Items stored from a collection
######
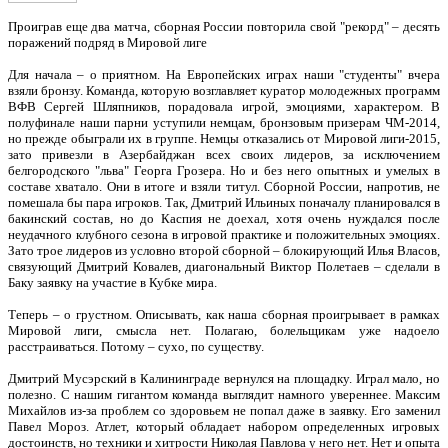
Проиграв еще два матча, сборная России повторила свой "рекорд" – десять
поражений подряд в Мировой лиге
Для начала – о приятном. На Европейских играх наши "студенты" вчера
взяли бронзу. Команда, которую возглавляет куратор молодежных программ
ВФВ Сергей Шляпников, порадовала игрой, эмоциями, характером. В
полуфинале наши парни уступили немцам, бронзовым призерам ЧМ-2014,
но прежде обыграли их в группе. Немцы отказались от Мировой лиги-2015,
зато привезли в Азербайджан всех своих лидеров, за исключением
белгородского "льва" Георга Грозера. Но и без него опытных и умелых в
составе хватало. Они в итоге и взяли титул. Сборной России, напротив, не
помешала бы пара игроков. Так, Дмитрий Ильиных поначалу планировался в
бакинский состав, но до Каспия не доехал, хотя очень нуждался после
неудачного клубного сезона в игровой практике и положительных эмоциях.
Зато трое лидеров из условно второй сборной – блокирующий Илья Власов,
связующий Дмитрий Ковалев, диагональный Виктор Полетаев – сделали в
Баку заявку на участие в Кубке мира.
Теперь – о грустном. Описывать, как наша сборная проигрывает в рамках
Мировой лиги, смысла нет. Полагаю, болельщикам уже надоело
расстраиваться. Потому – сухо, по существу.
Дмитрий Мусэрский в Калининграде вернулся на площадку. Играл мало, но
полезно. С нашим гигантом команда выглядит намного увереннее. Максим
Михайлов из-за проблем со здоровьем не попал даже в заявку. Его заменил
Павел Мороз. Атлет, который обладает набором определенных игровых
достоинств, но техники и хитрости Николая Павлова у него нет. Нет и опыта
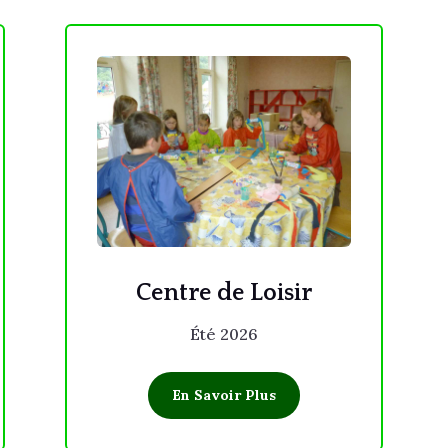
Centre de Loisir
Été 2026
En Savoir Plus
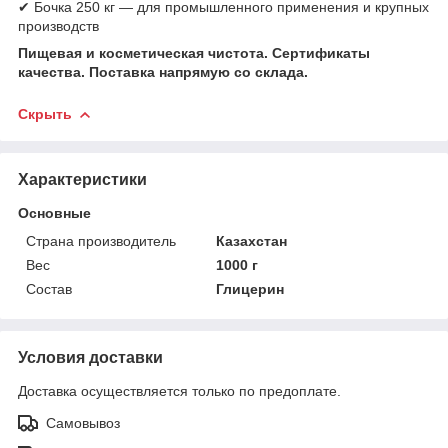
✔ Бочка 250 кг — для промышленного применения и крупных
производств
Пищевая и косметическая чистота. Сертификаты
качества. Поставка напрямую со склада.
Скрыть
Характеристики
Основные
Страна производитель
Казахстан
Вес
1000 г
Состав
Глицерин
Условия доставки
Доставка осуществляется только по предоплате.
Самовывоз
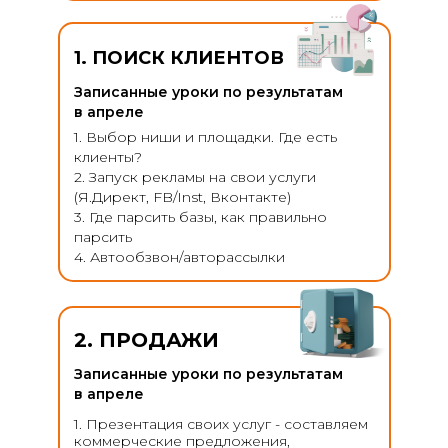
1. ПОИСК КЛИЕНТОВ
Записанные уроки по результатам
в апреле
1. Выбор ниши и площадки. Где есть
клиенты?
2. Запуск рекламы на свои услуги
(Я.Директ, FB/Inst, Вконтакте)
3. Где парсить базы, как правильно
парсить
4. Автообзвон/авторассылки
2. ПРОДАЖИ
Записанные уроки по результатам
в апреле
1. Презентация своих услуг - составляем
коммерческие предложения,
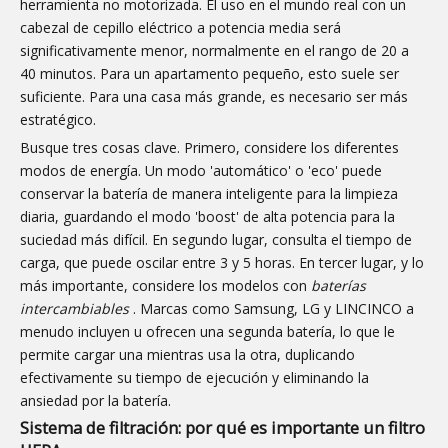
herramienta no motorizada. El uso en el mundo real con un
cabezal de cepillo eléctrico a potencia media será
significativamente menor, normalmente en el rango de 20 a
40 minutos. Para un apartamento pequeño, esto suele ser
suficiente. Para una casa más grande, es necesario ser más
estratégico.
Busque tres cosas clave. Primero, considere los diferentes
modos de energía. Un modo 'automático' o 'eco' puede
conservar la batería de manera inteligente para la limpieza
diaria, guardando el modo 'boost' de alta potencia para la
suciedad más difícil. En segundo lugar, consulta el tiempo de
carga, que puede oscilar entre 3 y 5 horas. En tercer lugar, y lo
más importante, considere los modelos con
baterías
intercambiables
. Marcas como Samsung, LG y LINCINCO a
menudo incluyen u ofrecen una segunda batería, lo que le
permite cargar una mientras usa la otra, duplicando
efectivamente su tiempo de ejecución y eliminando la
ansiedad por la batería.
Sistema de filtración: por qué es importante un filtro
######
§ INSTRUCTIONS FOR THE TASK: Transcribe the text of all the records above exactly as it appears, line for line, and leave out the pictures.

§ EXERCISE RESULT:
Проиграв еще два матча, сборная России повторила свой "рекорд" – десять
поражений подряд в Мировой лиге
Для начала – о приятном. На Европейских играх наши "студенты" вчера
взяли бронзу. Команда, которую возглавляет куратор молодежных программ
ВФВ Сергей Шляпников, порадовала игрой, эмоциями, характером. В
полуфинале наши парни уступили немцам, бронзовым призерам ЧМ-2014,
но прежде обыграли их в группе. Немцы отказались от Мировой лиги-2015,
зато привезли в Азербайджан всех своих лидеров, за исключением
белгородского "льва" Георга Грозера. Но и без него опытных и умелых в
составе хватало. Они в итоге и взяли титул. Сборной России, напротив, не
помешала бы пара игроков. Так, Дмитрий Ильиных поначалу планировался в
бакинский состав, но до Каспия не доехал, хотя очень нуждался после
неудачного клубного сезона в игровой практике и положительных эмоциях.
Зато трое лидеров из условно второй сборной – блокирующий Илья Власов,
связующий Дмитрий Ковалев, диагональный Виктор Полетаев – сделали в
Баку заявку на участие в Кубке мира.
Теперь – о грустном. Описывать, как наша сборная проигрывает в рамках
Мировой лиги, смысла нет. Полагаю, болельщикам уже надоело
расстраиваться. Потому – сухо, по существу.
Дмитрий Мусэрский в Калининграде вернулся на площадку. Играл мало, но
полезно. С нашим гигантом команда выглядит намного увереннее. Максим
Михайлов из-за проблем со здоровьем не попал даже в заявку. Его заменил
Павел Мороз. Атлет, который обладает набором определенных игровых
достоинств, но техники и хитрости Николая Павлова у него нет. Нет и опыта
Centre de Loisir
Été 2026
En Savoir Plus
✔ Бочка 250 кг — для промышленного применения и крупных
производств
Пищевая и косметическая чистота. Сертификаты
качества. Поставка напрямую со склада.
Скрыть
Характеристики
Основные
Страна производитель
Казахстан
Вес
1000 г
Состав
Глицерин
Условия доставки
Доставка осуществляется только по предоплате.
Самовывоз
1. ПОИСК КЛИЕНТОВ
Записанные уроки по результатам
в апреле
1. Выбор ниши и площадки. Где есть
клиенты?
2. Запуск рекламы на свои услуги
(Я.Директ, FB/Inst, Вконтакте)
3. Где парсить базы, как правильно
парсить
4. Автообзвон/авторассылки
2. ПРОДАЖИ
Записанные уроки по результатам
в апреле
1. Презентация своих услуг - составляем
коммерческие предложения,
herramienta no motorizada. El uso en el mundo real con un
cabezal de cepillo eléctrico a potencia media será
significativamente menor, normalmente en el rango de 20 a
40 minutos. Para un apartamento pequeño, esto suele ser
suficiente. Para una casa más grande, es necesario ser más
estratégico.
Busque tres cosas clave. Primero, considere los diferentes
modos de energía. Un modo 'automático' o 'eco' puede
conservar la batería de manera inteligente para la limpieza
diaria, guardando el modo 'boost' de alta potencia para la
suciedad más difícil. En segundo lugar, consulta el tiempo de
carga, que puede oscilar entre 3 y 5 horas. En tercer lugar, y lo
más importante, considere los modelos con
baterías
intercambiables
. Marcas como Samsung, LG y LINCINCO a
menudo incluyen u ofrecen una segunda batería, lo que le
permite cargar una mientras usa la otra, duplicando
efectivamente su tiempo de ejecución y eliminando la
ansiedad por la batería.
Sistema de filtración: por qué es importante un filtro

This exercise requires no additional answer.